Adding to @Dmitry Kabanov, they are similar yet they aren't exactly the same thing. If you care about performance, need to look in to critical differences between them.

model.predict | model(x) |
---|---|

loops over the data in batches which means means that predict() calls can scale to very large arrays. | happens in-memory and doesn't scale |

not differentiable | differentiable |

use this if you just need the output value | use this when you need to retrieve the gradients |

Output is NumPy value | Output is a Tensor |

use this if you have batches of data to be predicted | use this for small dataset |

relatively slower for small data | relatively faster for small data |

Please check more detailed explanation in Keras FAQs

Just to complement the answer as I was also searching for this.
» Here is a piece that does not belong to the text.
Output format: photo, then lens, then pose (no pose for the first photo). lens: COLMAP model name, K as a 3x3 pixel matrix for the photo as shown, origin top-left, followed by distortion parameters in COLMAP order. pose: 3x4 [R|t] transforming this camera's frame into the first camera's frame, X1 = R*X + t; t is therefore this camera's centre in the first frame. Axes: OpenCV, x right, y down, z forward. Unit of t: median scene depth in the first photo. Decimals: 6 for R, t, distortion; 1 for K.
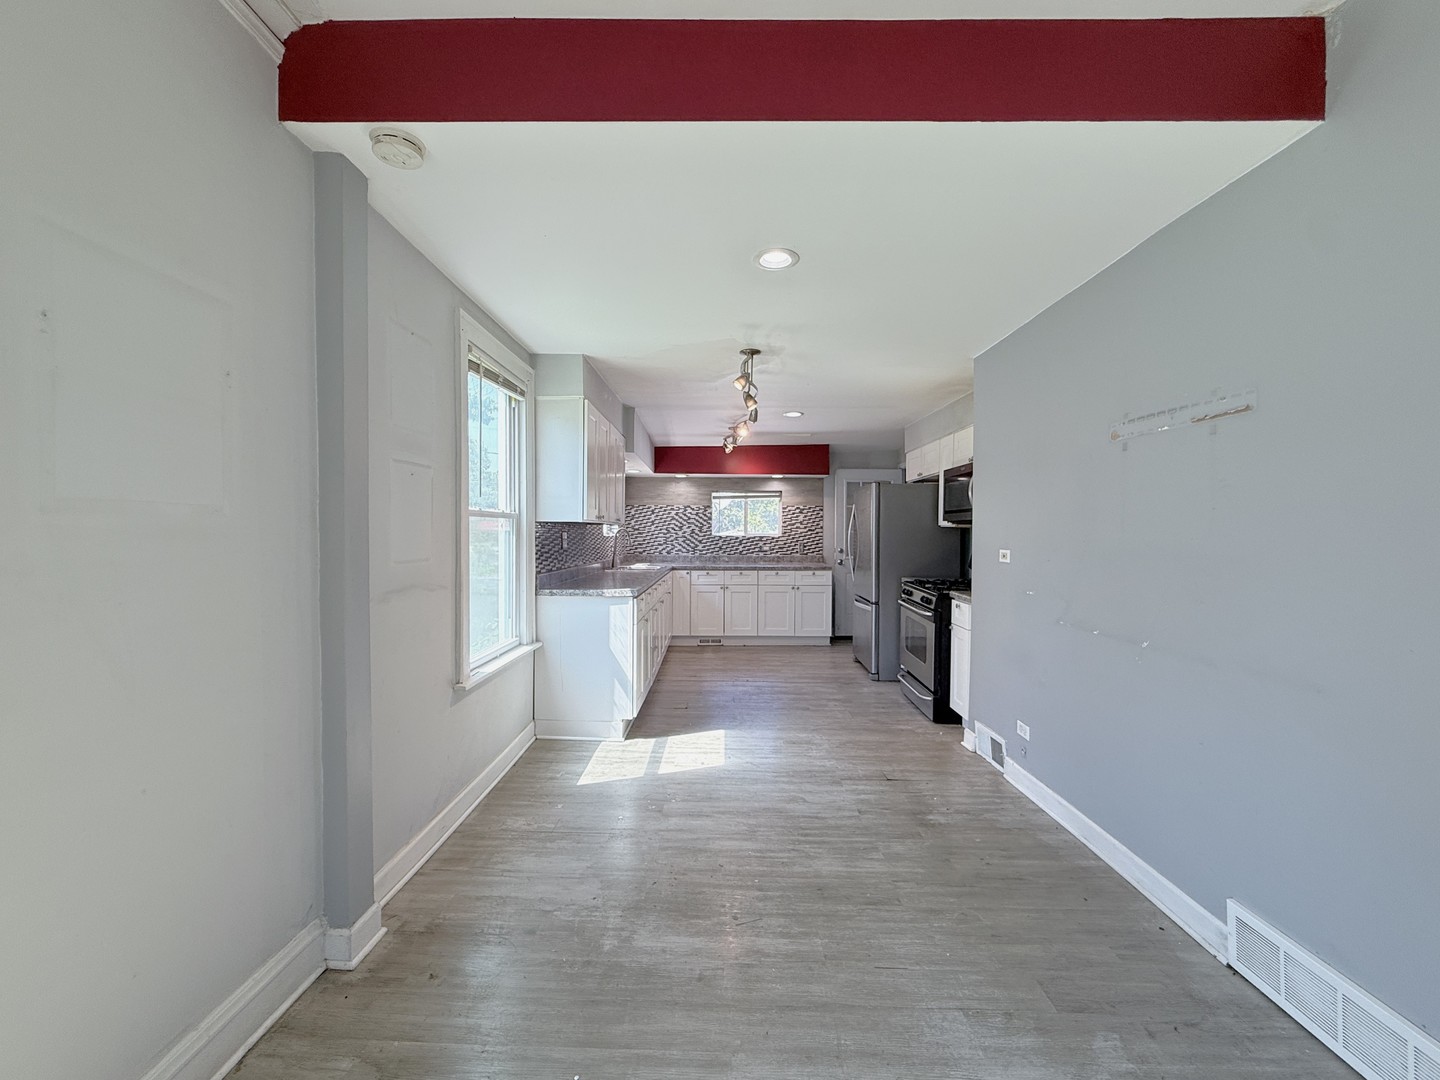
lens RADIAL K [[579.9, 0, 720.0], [0, 579.9, 536.8], [0, 0, 1]] dist [0.001704, 0.000121]
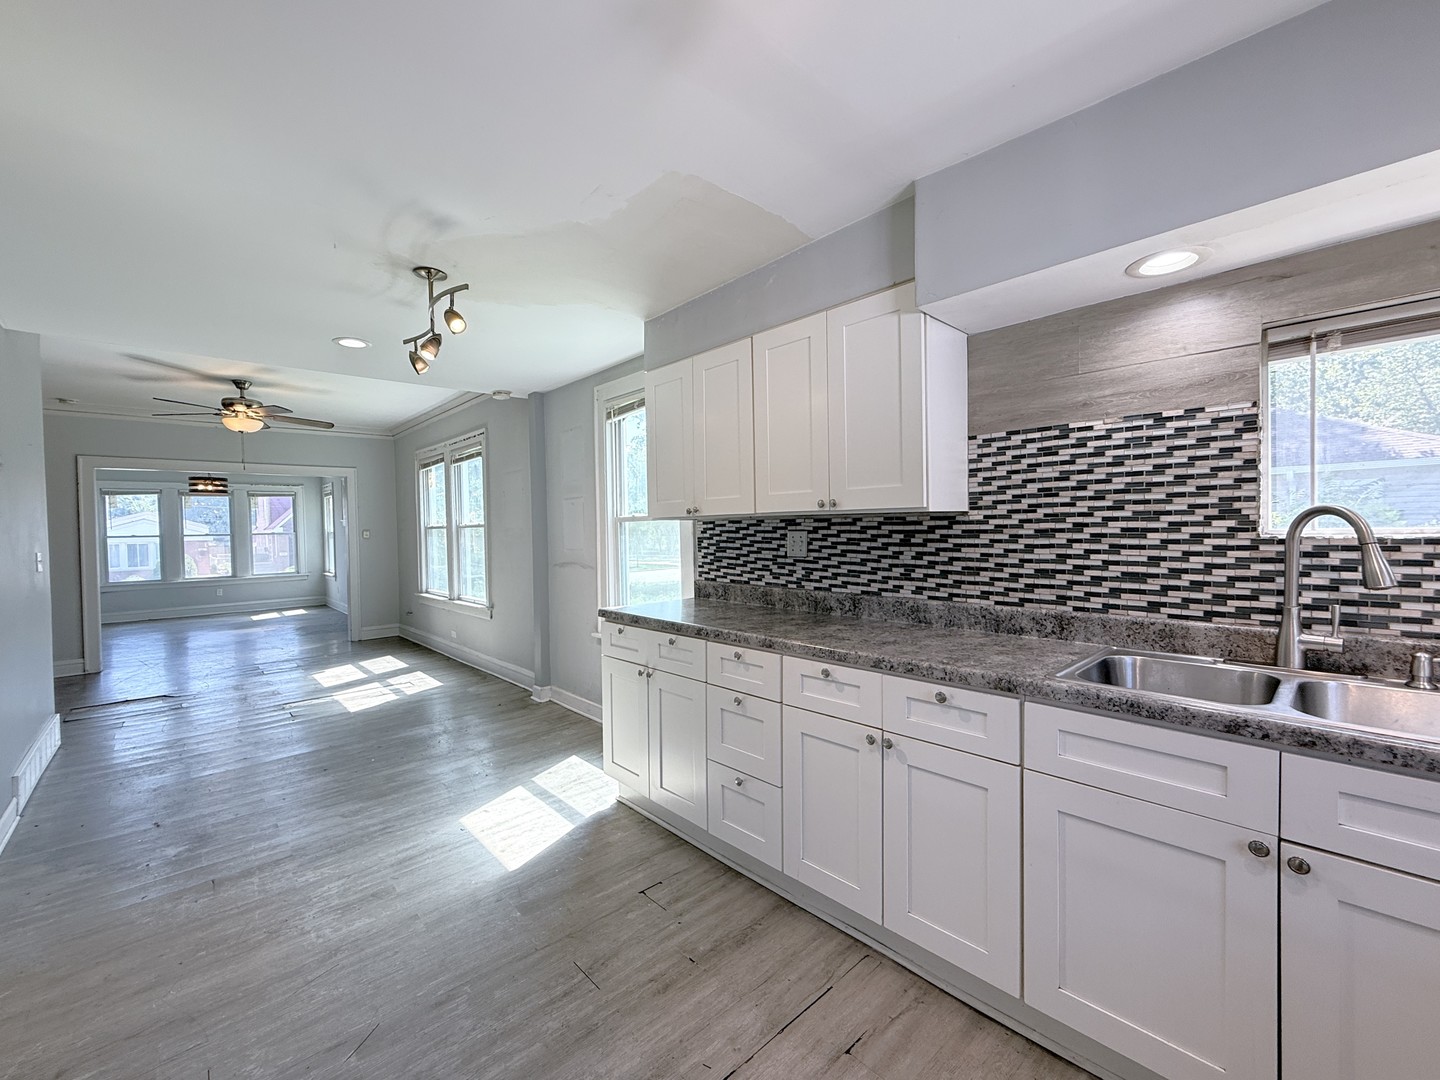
lens RADIAL K [[579.9, 0, 724.3], [0, 579.9, 544.4], [0, 0, 1]] dist [0.001704, 0.000121]
pose [[-0.717583, 0.027474, -0.695931, 0.303839], [0.004208, 0.999374, 0.035115, -0.031904], [0.696461, 0.022270, -0.717249, 1.841778]]
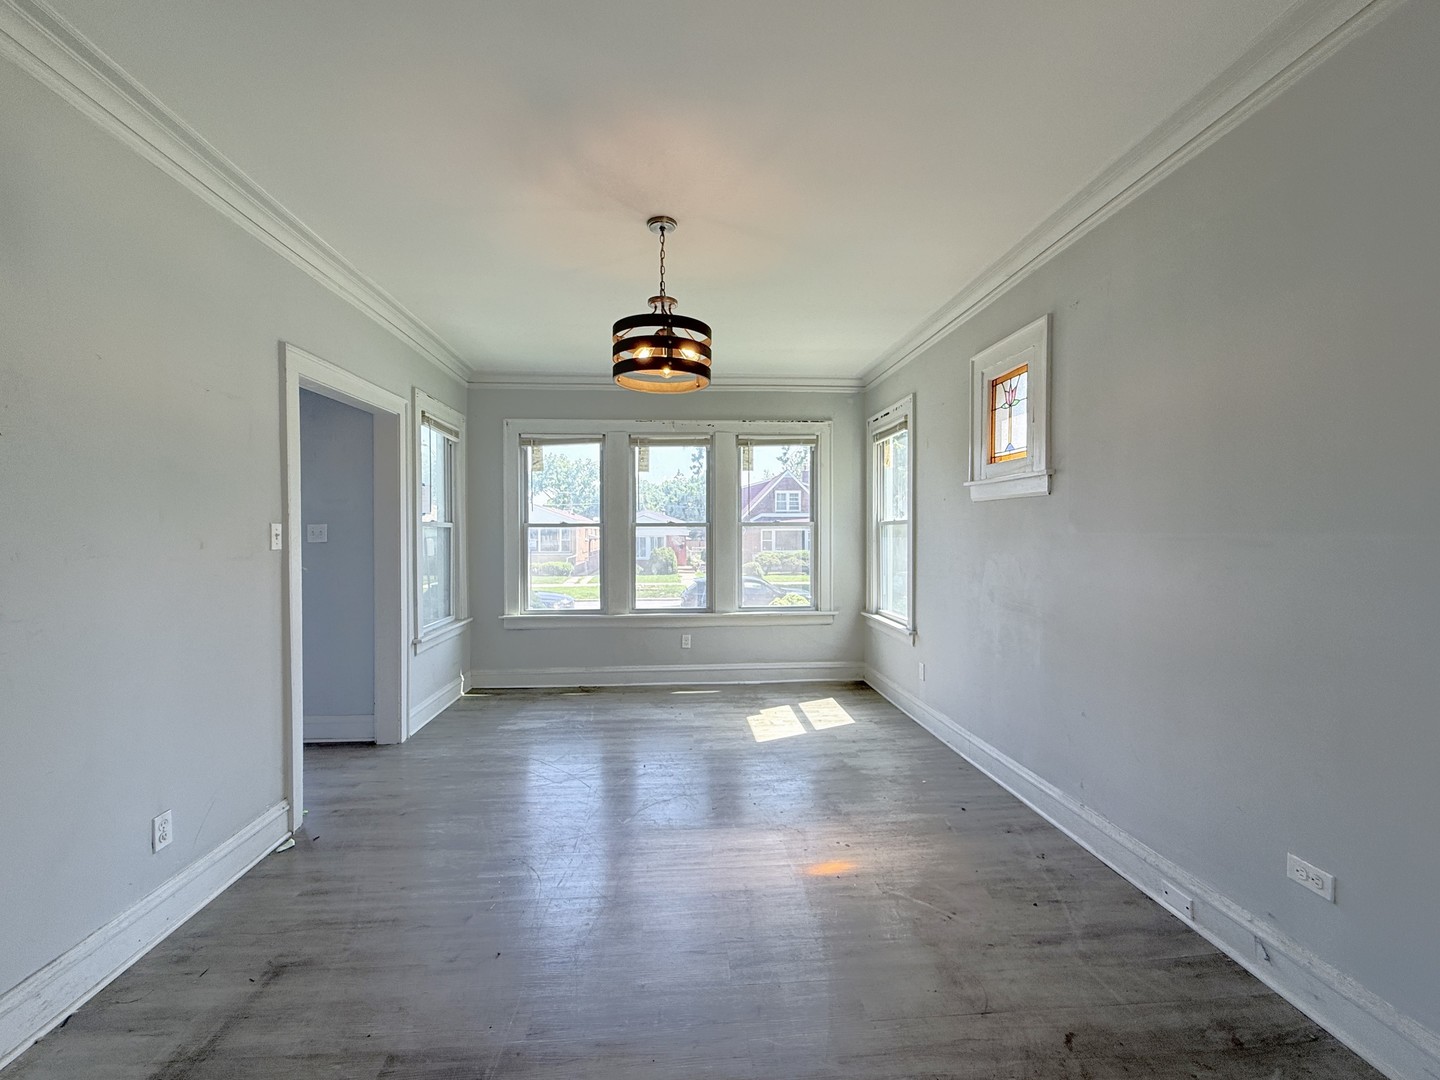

When you need to specify the training flag of the model for the inference phase, such as, `model(X_new, training=False)`

when you have a batch normalization layer, for example, both `predict`

and `predict_on_batch`

already do that when they are executed.

So, `model(X_new, training=False)`

and `model.predict_on_batch(X_new)`

are equivalent.

The difference between `predict`

and `predict_on_batch`

is that the latter runs over a single batch, and the former runs over a dataset that is splitted into batches and the results merged to produce the final numpy array of predictions.

Beyond the difference mentioned by @Dmitry Kabanov, the functions generate different types of output,
`__call__`

generates a Tensor, and `predict`

and `predict_on_batch`

generate `numpy.ndarray`

, and
according to the documentation, `__call__`

is faster than the `predict`

function for small scale inputs, i.e., which fit in one batch.